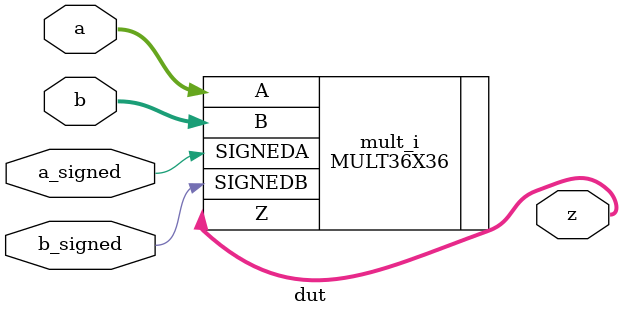
<source format=v>
module dut(
	input a_signed, b_signed,
	input [35:0] a,
	input [35:0] b,
	output [71:0] z
);

	MULT36X36 #(
		.REGINPUTA("BYPASS"),
		.REGINPUTB("BYPASS"),
		.REGOUTPUT("BYPASS"),
		.GSR("DISABLED")
	) mult_i (
		.A(a),
		.B(b),
		.SIGNEDA(a_signed),
		.SIGNEDB(b_signed),
		.Z(z)
	);

endmodule

</source>
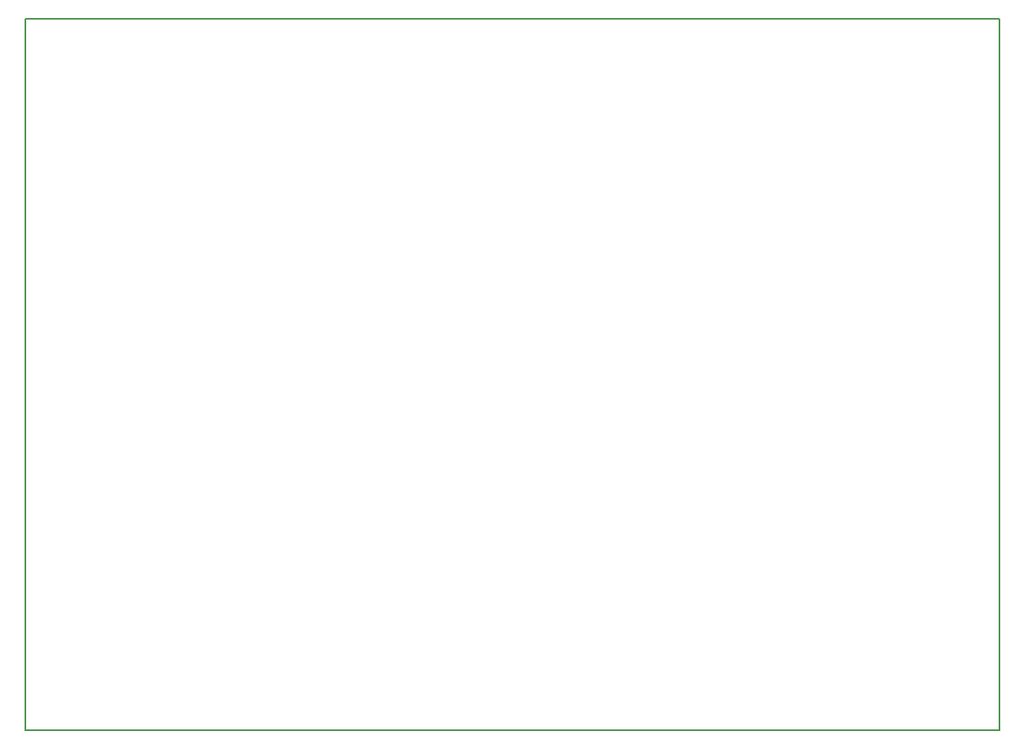
<source format=gm1>
%TF.GenerationSoftware,KiCad,Pcbnew,7.0.2*%
%TF.CreationDate,2023-09-06T16:15:59-07:00*%
%TF.ProjectId,Current Sense Standalone,43757272-656e-4742-9053-656e73652053,rev?*%
%TF.SameCoordinates,Original*%
%TF.FileFunction,Profile,NP*%
%FSLAX46Y46*%
G04 Gerber Fmt 4.6, Leading zero omitted, Abs format (unit mm)*
G04 Created by KiCad (PCBNEW 7.0.2) date 2023-09-06 16:15:59*
%MOMM*%
%LPD*%
G01*
G04 APERTURE LIST*
%TA.AperFunction,Profile*%
%ADD10C,0.200000*%
%TD*%
G04 APERTURE END LIST*
D10*
X84620000Y-58440000D02*
X185420000Y-58440000D01*
X185420000Y-132080000D01*
X84620000Y-132080000D01*
X84620000Y-58440000D01*
M02*

</source>
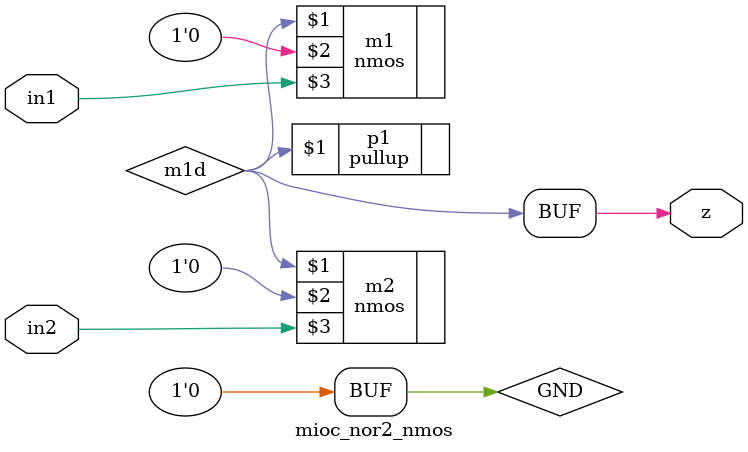
<source format=v>

module mioc_nor2_nmos(
    z,

    in1,            
    in2            
    );

   output z;

   input  in1;
   input  in2;

   supply0 GND;

   wire     m1d;   
   
   //nmos (drain,source,gate)

   // LEVEL 1
   pullup p1 (m1d);
   
   nmos   m1 (m1d,GND,in1);

   nmos   m2 (m1d,GND,in2);

   assign z = m1d;

endmodule

</source>
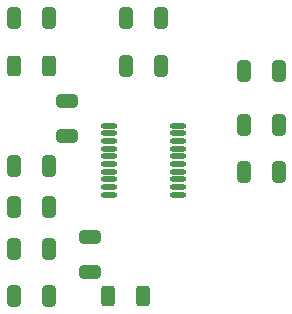
<source format=gbr>
%TF.GenerationSoftware,KiCad,Pcbnew,8.0.6*%
%TF.CreationDate,2025-11-11T21:27:36-08:00*%
%TF.ProjectId,I2S_Dac,4932535f-4461-4632-9e6b-696361645f70,rev?*%
%TF.SameCoordinates,Original*%
%TF.FileFunction,Paste,Top*%
%TF.FilePolarity,Positive*%
%FSLAX46Y46*%
G04 Gerber Fmt 4.6, Leading zero omitted, Abs format (unit mm)*
G04 Created by KiCad (PCBNEW 8.0.6) date 2025-11-11 21:27:36*
%MOMM*%
%LPD*%
G01*
G04 APERTURE LIST*
G04 Aperture macros list*
%AMRoundRect*
0 Rectangle with rounded corners*
0 $1 Rounding radius*
0 $2 $3 $4 $5 $6 $7 $8 $9 X,Y pos of 4 corners*
0 Add a 4 corners polygon primitive as box body*
4,1,4,$2,$3,$4,$5,$6,$7,$8,$9,$2,$3,0*
0 Add four circle primitives for the rounded corners*
1,1,$1+$1,$2,$3*
1,1,$1+$1,$4,$5*
1,1,$1+$1,$6,$7*
1,1,$1+$1,$8,$9*
0 Add four rect primitives between the rounded corners*
20,1,$1+$1,$2,$3,$4,$5,0*
20,1,$1+$1,$4,$5,$6,$7,0*
20,1,$1+$1,$6,$7,$8,$9,0*
20,1,$1+$1,$8,$9,$2,$3,0*%
G04 Aperture macros list end*
%ADD10O,1.400000X0.449999*%
%ADD11RoundRect,0.250000X-0.312500X-0.625000X0.312500X-0.625000X0.312500X0.625000X-0.312500X0.625000X0*%
%ADD12RoundRect,0.250000X-0.650000X0.325000X-0.650000X-0.325000X0.650000X-0.325000X0.650000X0.325000X0*%
%ADD13RoundRect,0.250000X-0.325000X-0.650000X0.325000X-0.650000X0.325000X0.650000X-0.325000X0.650000X0*%
%ADD14RoundRect,0.250000X0.325000X0.650000X-0.325000X0.650000X-0.325000X-0.650000X0.325000X-0.650000X0*%
G04 APERTURE END LIST*
D10*
%TO.C,U1*%
X125550001Y-74075002D03*
X125550001Y-74725003D03*
X125550001Y-75375002D03*
X125550001Y-76025003D03*
X125550001Y-76675002D03*
X125550001Y-77325003D03*
X125550001Y-77975002D03*
X125550001Y-78625003D03*
X125550001Y-79275002D03*
X125550001Y-79925003D03*
X131450002Y-79925003D03*
X131450002Y-79275002D03*
X131450002Y-78625003D03*
X131450002Y-77975002D03*
X131450002Y-77325003D03*
X131450002Y-76675002D03*
X131450002Y-76025003D03*
X131450002Y-75375002D03*
X131450002Y-74725003D03*
X131450002Y-74075002D03*
%TD*%
D11*
%TO.C,R2*%
X117575000Y-69000000D03*
X120500000Y-69000000D03*
%TD*%
%TO.C,R1*%
X125537500Y-88500000D03*
X128462500Y-88500000D03*
%TD*%
D12*
%TO.C,C12*%
X124000000Y-86475000D03*
X124000000Y-83525000D03*
%TD*%
D13*
%TO.C,C11*%
X137025000Y-74000000D03*
X139975000Y-74000000D03*
%TD*%
%TO.C,C10*%
X137025000Y-78000000D03*
X139975000Y-78000000D03*
%TD*%
%TO.C,C9*%
X137025000Y-69500000D03*
X139975000Y-69500000D03*
%TD*%
%TO.C,C8*%
X117525000Y-77500000D03*
X120475000Y-77500000D03*
%TD*%
D12*
%TO.C,C7*%
X122000000Y-72025000D03*
X122000000Y-74975000D03*
%TD*%
D13*
%TO.C,C6*%
X127050000Y-69000000D03*
X130000000Y-69000000D03*
%TD*%
D14*
%TO.C,C5*%
X130000000Y-65000000D03*
X127050000Y-65000000D03*
%TD*%
D13*
%TO.C,C4*%
X117525000Y-65000000D03*
X120475000Y-65000000D03*
%TD*%
%TO.C,C3*%
X117550000Y-88500000D03*
X120500000Y-88500000D03*
%TD*%
%TO.C,C2*%
X120500000Y-84500000D03*
X117550000Y-84500000D03*
%TD*%
D14*
%TO.C,C1*%
X120500000Y-81000000D03*
X117550000Y-81000000D03*
%TD*%
M02*

</source>
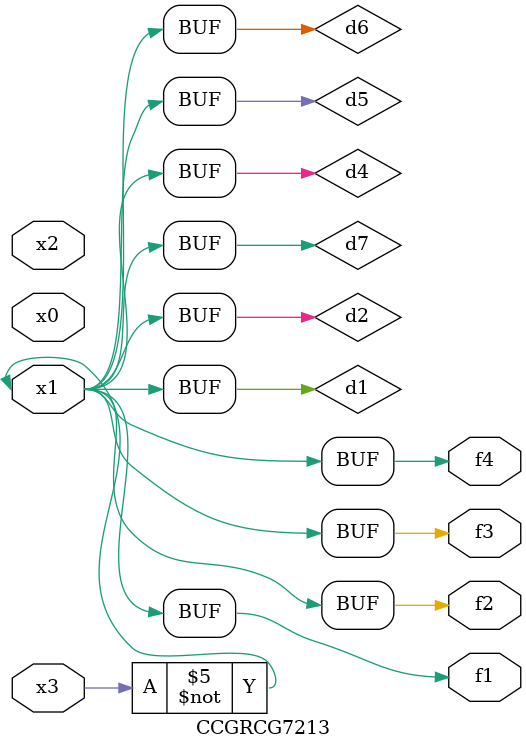
<source format=v>
module CCGRCG7213(
	input x0, x1, x2, x3,
	output f1, f2, f3, f4
);

	wire d1, d2, d3, d4, d5, d6, d7;

	not (d1, x3);
	buf (d2, x1);
	xnor (d3, d1, d2);
	nor (d4, d1);
	buf (d5, d1, d2);
	buf (d6, d4, d5);
	nand (d7, d4);
	assign f1 = d6;
	assign f2 = d7;
	assign f3 = d6;
	assign f4 = d6;
endmodule

</source>
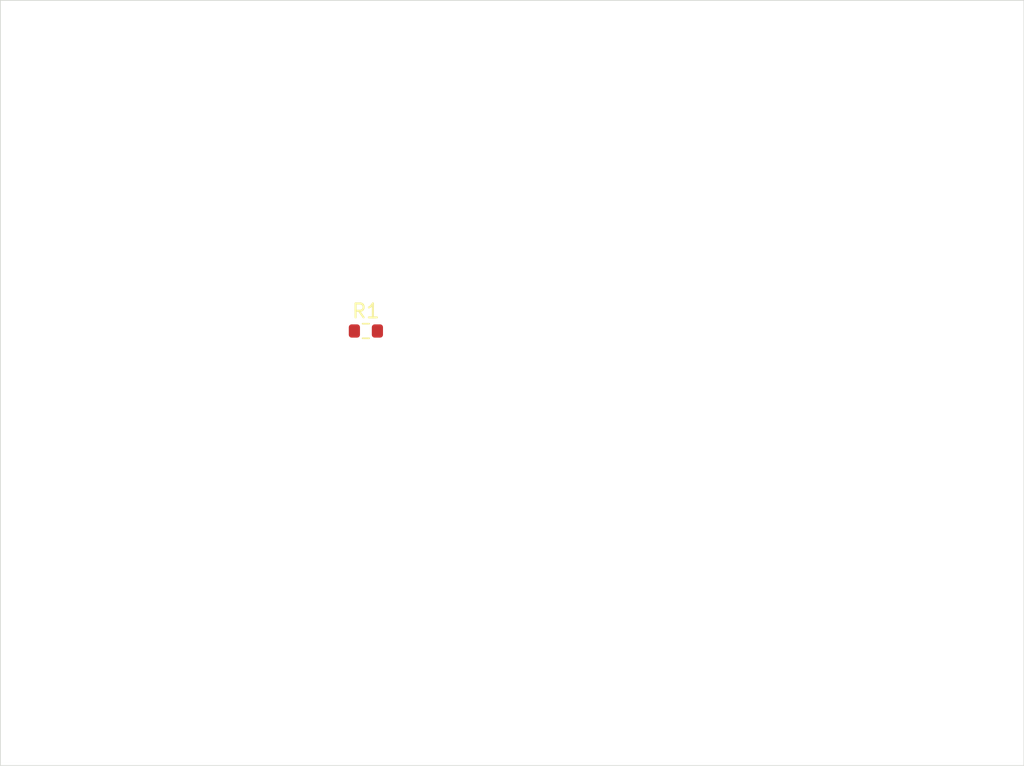
<source format=kicad_pcb>
(kicad_pcb
	(version 20241229)
	(generator "pcbnew")
	(generator_version "9.0")
	(general
		(thickness 1.6)
		(legacy_teardrops no)
	)
	(paper "A4")
	(layers
		(0 "F.Cu" signal)
		(2 "B.Cu" signal)
		(9 "F.Adhes" user "F.Adhesive")
		(11 "B.Adhes" user "B.Adhesive")
		(13 "F.Paste" user)
		(15 "B.Paste" user)
		(5 "F.SilkS" user "F.Silkscreen")
		(7 "B.SilkS" user "B.Silkscreen")
		(1 "F.Mask" user)
		(3 "B.Mask" user)
		(17 "Dwgs.User" user "User.Drawings")
		(19 "Cmts.User" user "User.Comments")
		(21 "Eco1.User" user "User.Eco1")
		(23 "Eco2.User" user "User.Eco2")
		(25 "Edge.Cuts" user)
		(27 "Margin" user)
		(31 "F.CrtYd" user "F.Courtyard")
		(29 "B.CrtYd" user "B.Courtyard")
		(35 "F.Fab" user)
		(33 "B.Fab" user)
		(39 "User.1" user)
		(41 "User.2" user)
		(43 "User.3" user)
		(45 "User.4" user)
	)
	(setup
		(pad_to_mask_clearance 0)
		(allow_soldermask_bridges_in_footprints no)
		(tenting front back)
		(pcbplotparams
			(layerselection 0x00000000_00000000_55555555_5755f5ff)
			(plot_on_all_layers_selection 0x00000000_00000000_00000000_00000000)
			(disableapertmacros no)
			(usegerberextensions no)
			(usegerberattributes yes)
			(usegerberadvancedattributes yes)
			(creategerberjobfile yes)
			(dashed_line_dash_ratio 12.000000)
			(dashed_line_gap_ratio 3.000000)
			(svgprecision 4)
			(plotframeref no)
			(mode 1)
			(useauxorigin no)
			(hpglpennumber 1)
			(hpglpenspeed 20)
			(hpglpendiameter 15.000000)
			(pdf_front_fp_property_popups yes)
			(pdf_back_fp_property_popups yes)
			(pdf_metadata yes)
			(pdf_single_document no)
			(dxfpolygonmode yes)
			(dxfimperialunits yes)
			(dxfusepcbnewfont yes)
			(psnegative no)
			(psa4output no)
			(plot_black_and_white yes)
			(plotinvisibletext no)
			(sketchpadsonfab no)
			(plotpadnumbers no)
			(hidednponfab no)
			(sketchdnponfab yes)
			(crossoutdnponfab yes)
			(subtractmaskfromsilk no)
			(outputformat 1)
			(mirror no)
			(drillshape 1)
			(scaleselection 1)
			(outputdirectory "")
		)
	)
	(net 0 "")
	(net 1 "unconnected-(R1-Pad2)")
	(net 2 "unconnected-(R1-Pad1)")
	(footprint "Resistor_SMD:R_0603_1608Metric" (layer "F.Cu") (at 27.715 25.58))
	(gr_rect
		(start 1.52 1.87)
		(end 74.87 56.74)
		(stroke
			(width 0.05)
			(type default)
		)
		(fill no)
		(layer "Edge.Cuts")
		(uuid "843bff4a-977f-49eb-8323-30eceaa6e287")
	)
	(embedded_fonts no)
)

</source>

* **JOB ITEM**: Scan the material above for the string "Adhes", and copy every line where it is found.

* **REPLY TO THE TASK**:
		(9 "F.Adhes" user "F.Adhesive")
		(11 "B.Adhes" user "B.Adhesive")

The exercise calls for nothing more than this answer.